SALIM LONE: Without any question. I mean, I’m glad you raised the issue of China, because China, as I said earlier, is interested in the same oil and other resources that Africa offers. But how differently it is pursuing it. It is going there and making bilateral agreements, giving aid, etc. And, in fact, India is also quite interested in Africa. It’s not so much talked about.

But this is actually a very wonderful development potentially. The rise of China, within Africa, and India, as antagonists, so to speak, to the U.S., could create a bipolarity. I mean, one of the great problems you have in the world today is that it’s a unipolar world. There’s only one superpower. And the gross crimes the U.S. has committed, most of them in recent history, have come since the collapse of the Soviet Union, because the U.S. is free to do as it wishes. So if we can, in our region, have China and India as a competing powers, there is some hope that it will help push the U.S. towards moderation.

But one of the great problems here is that so little is known about Somalia and the region. We have a situation where Barack Obama is on the same page with George Bush on the question of Somalia. He is a co-sponsor of an amendment at the moment on Somalia, which is, you know, designed to root out tourism, etc., etc. We need to reach out to —

AMY GOODMAN: Barack Obama, whose father comes from Kenya.

SALIM LONE: From Kenya. Even though his father comes from Kenya, he does not know enough about what the U.S. is actually doing, because he co-signed — he’s one of the co-sponsors. So we need to reach out to people like Barack Obama and the many of the senators and congresspeople who care. But they don’t know. And I’m so glad that you do as much as you do on Somalia and that region, because we need to inform them, so that they can take action and change policy.

AMY GOODMAN: Salim Lone, you survived the attack on the U.N. compound, when many of your colleagues did not. What happened that day? Why were you not in the building?

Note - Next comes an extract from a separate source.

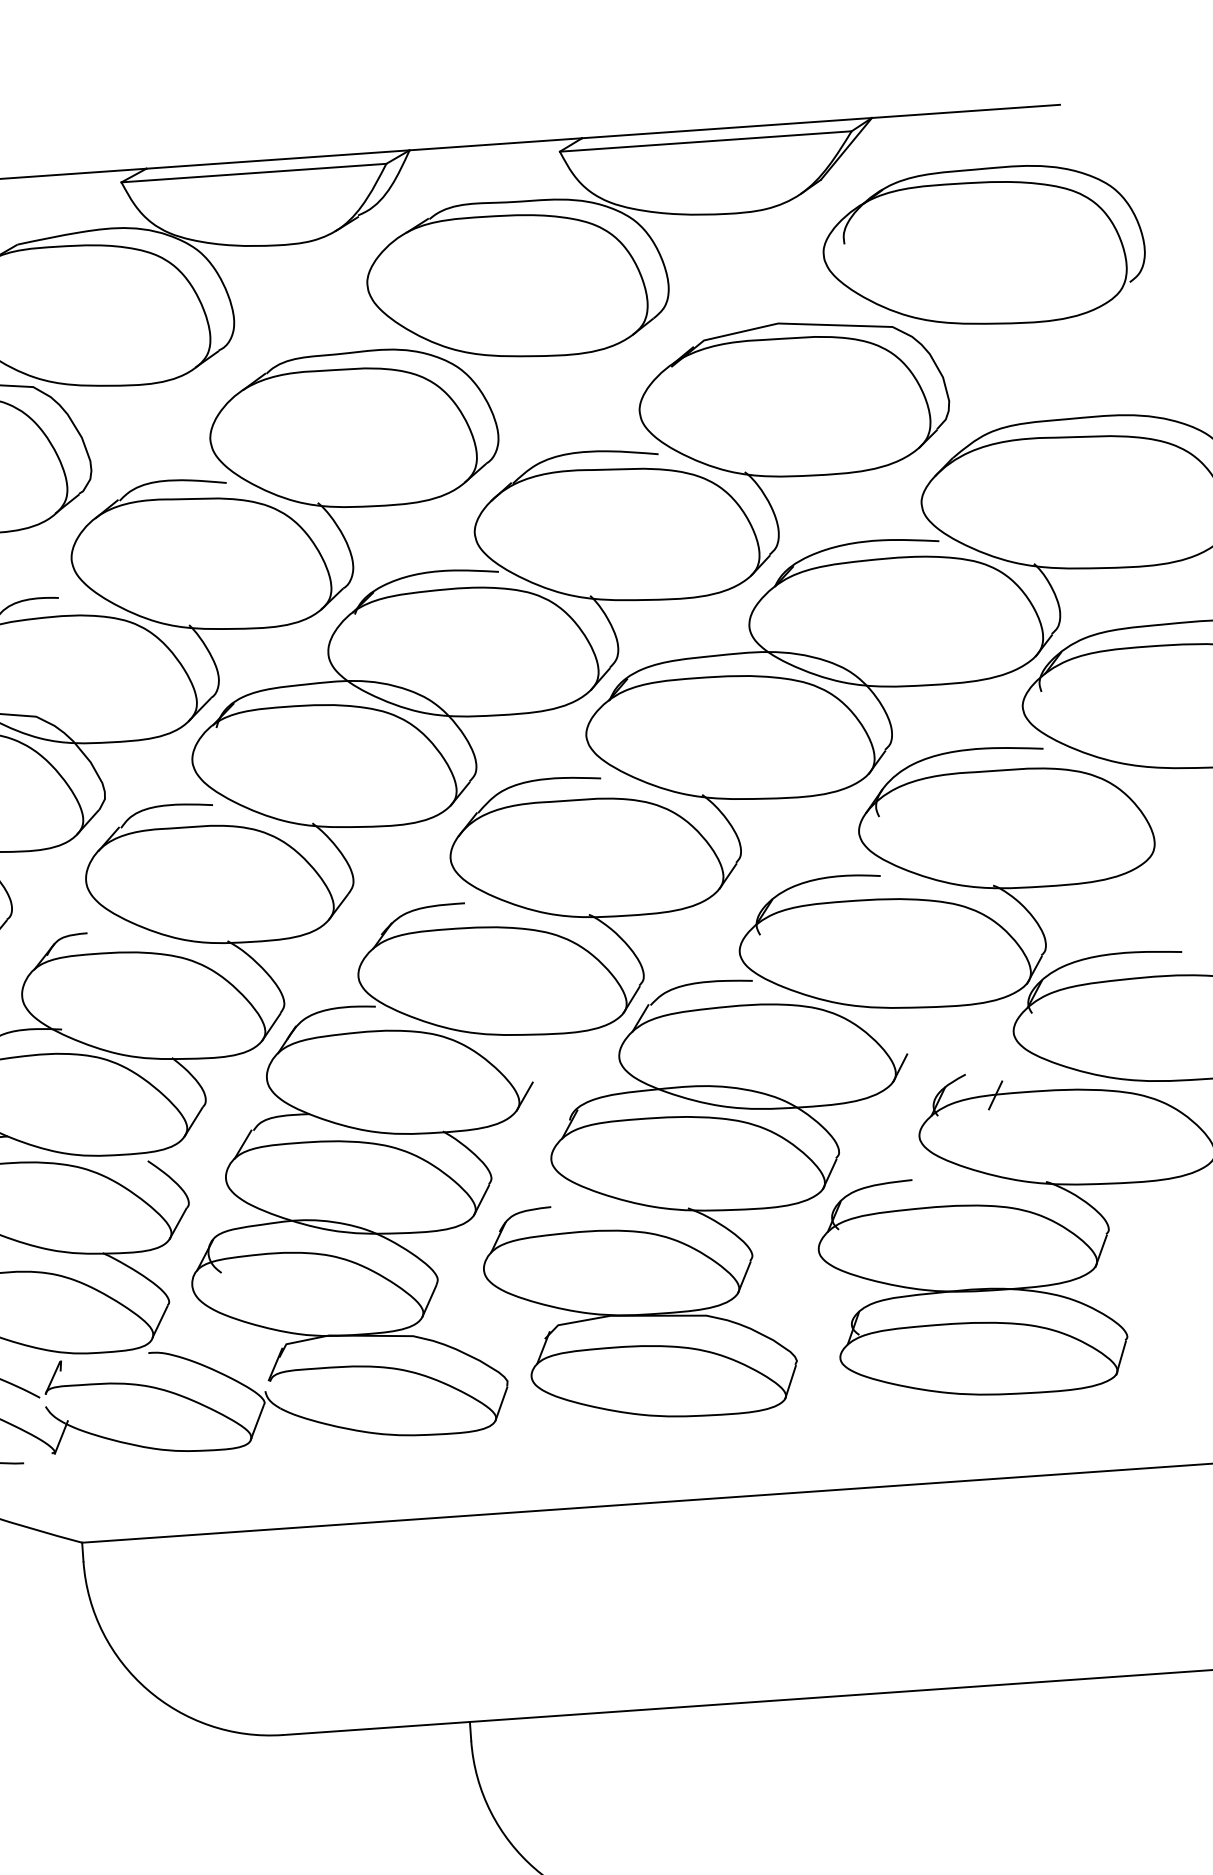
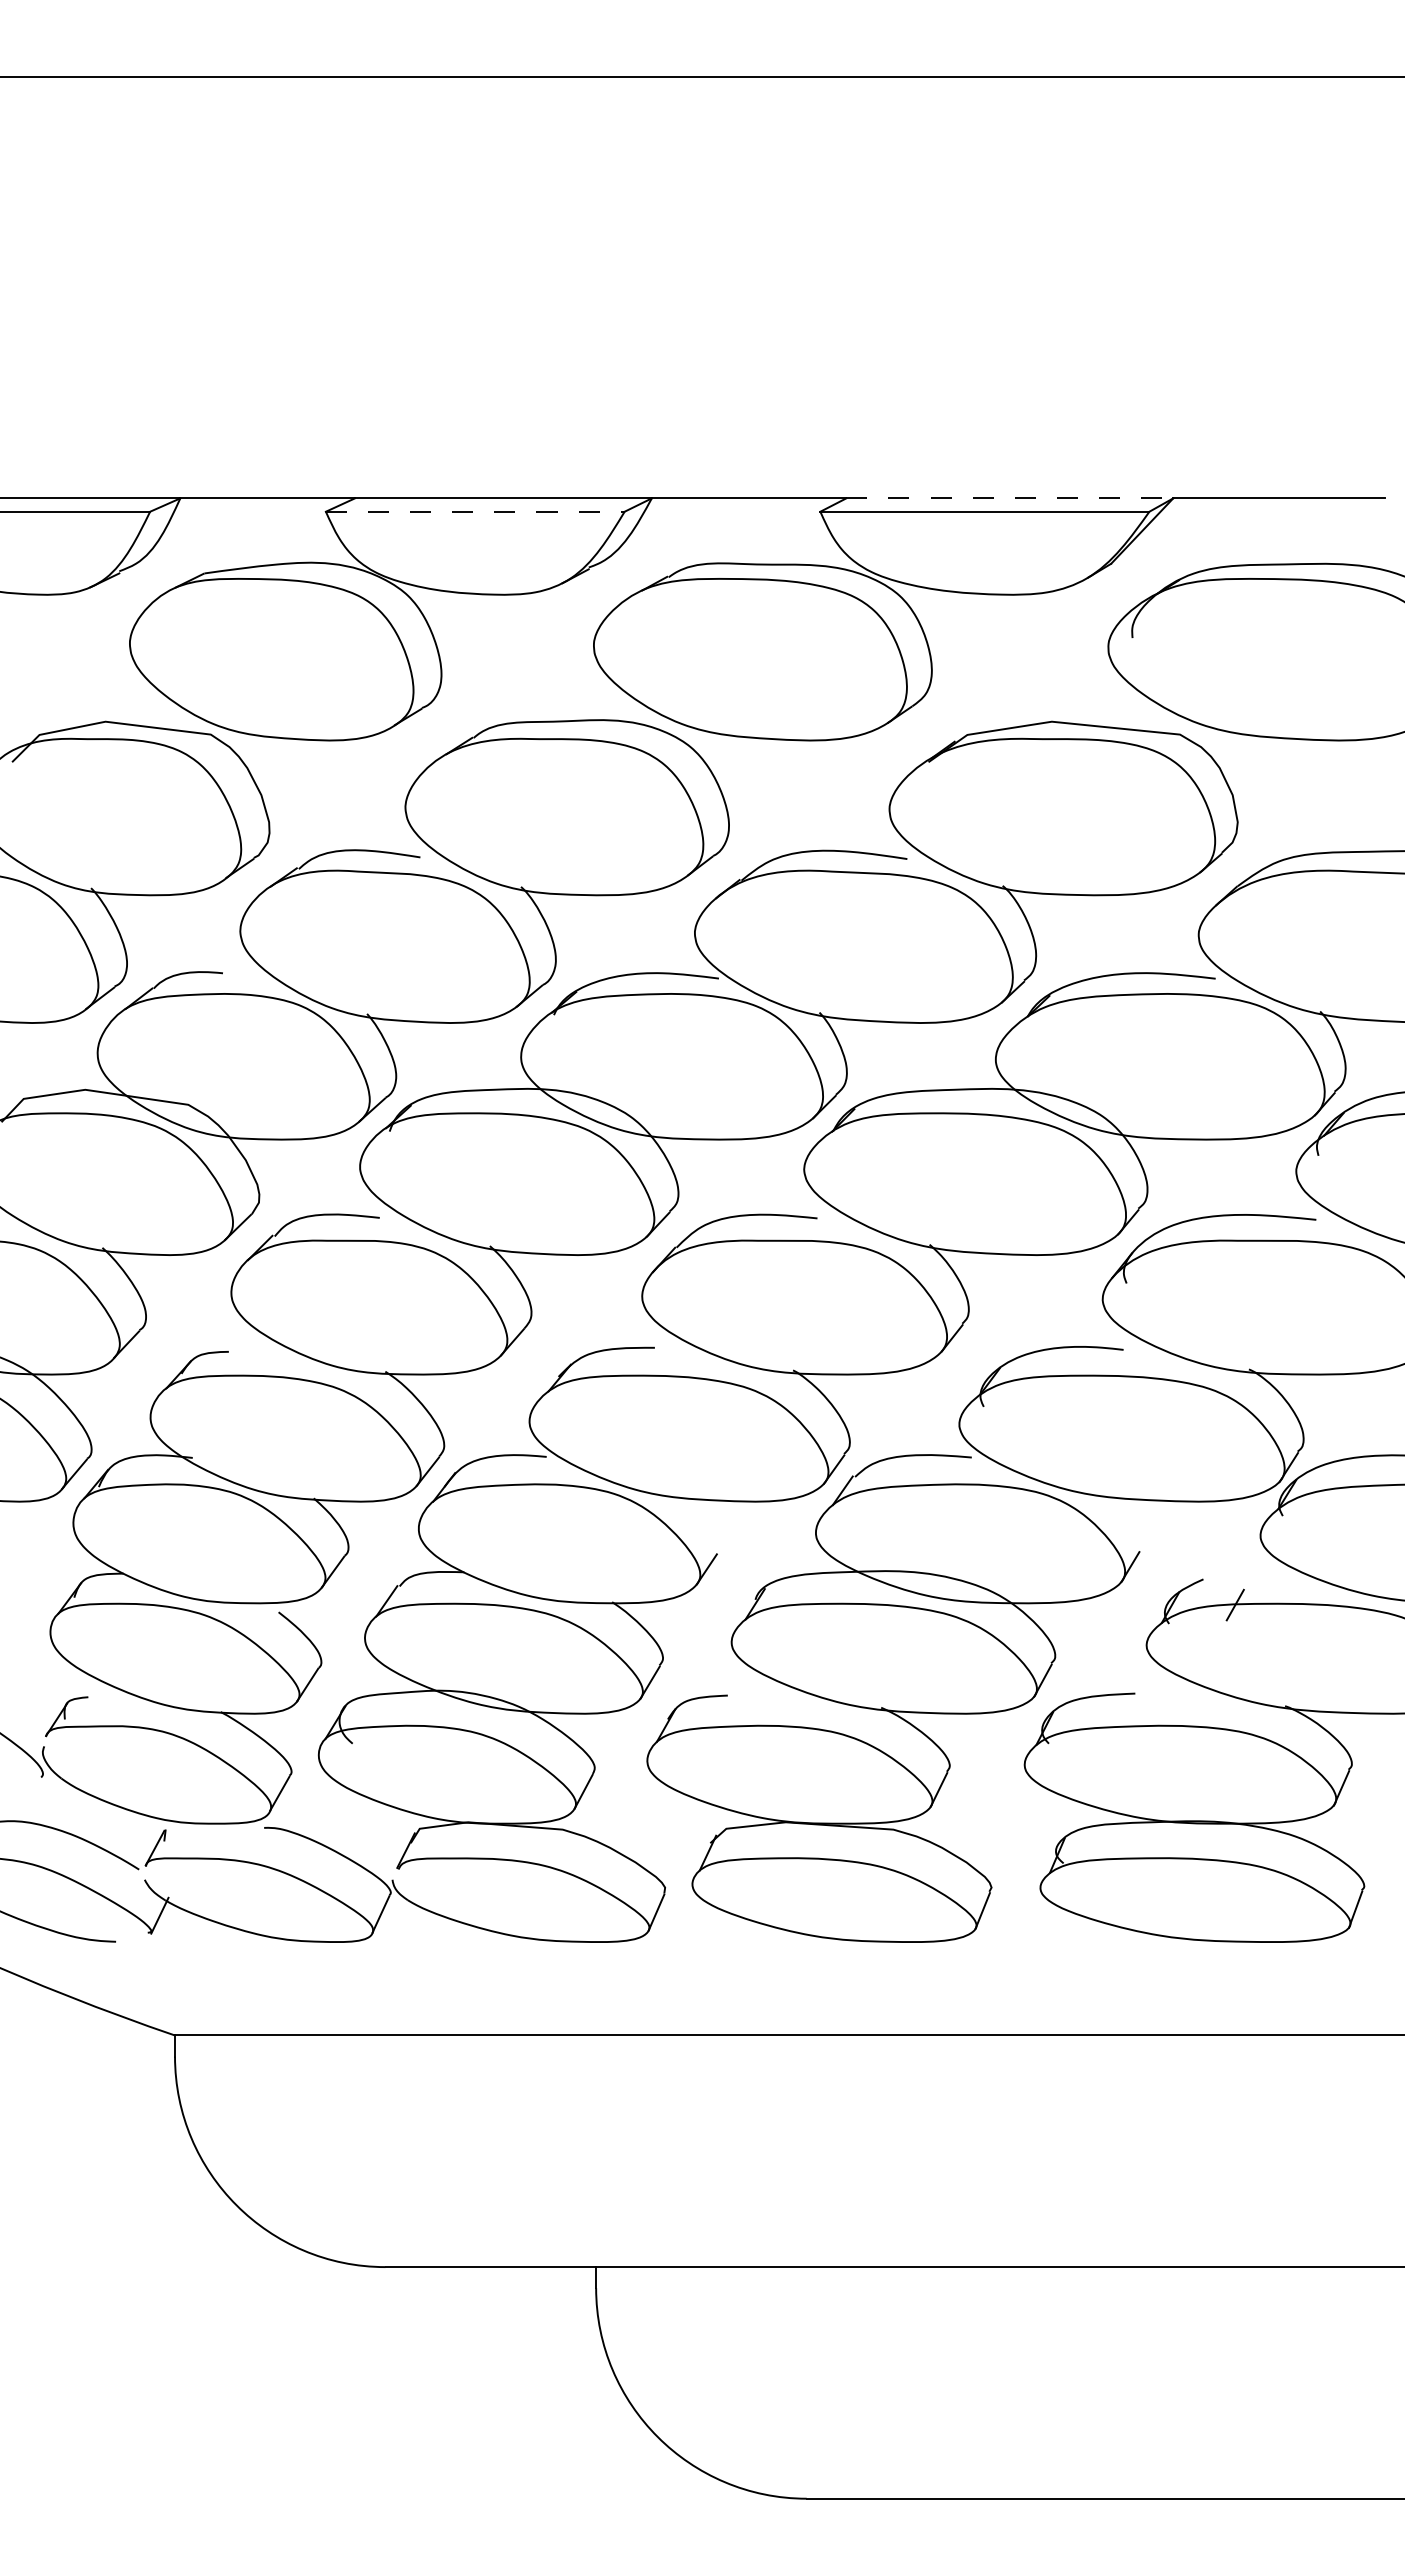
line: (727, 128) -> (1010, 498), solid -> dashed
line: (254, 172) -> (475, 511), solid -> dashed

SALIM LONE: Well, you know, it’s interesting. Two things. First, I will say that that very morning I had organized a meeting of all the communication officers to discuss the falling image of the U.N. in Iraq. And we were really worried that very morning that we could be attacked. But in terms of the specific question, I was going to be part of that meeting in the afternoon at 4:00, where Arthur Helton and a colleague, very interested in the civilian toll the Iraq War was taking, even at that time, had come to see Sergio. And Sergio asked me just before the meeting to please go and write a statement about the killing outside Abu Ghraib prison of Mazen Dana, a Reuters cameraman. And, you know, that saved my life, but didn’t save any of the others, but —

AMY GOODMAN: Well, I want to thank you very much, Salim Lone. I wish we had more time to talk. But for now, Salim Lone, former spokesman for the U.N. mission in Iraq, now a columnist for the Daily Nation in Kenya, in New York for this few days. Thanks so much for joining us.

SALIM LONE: Thank you very much, Amy.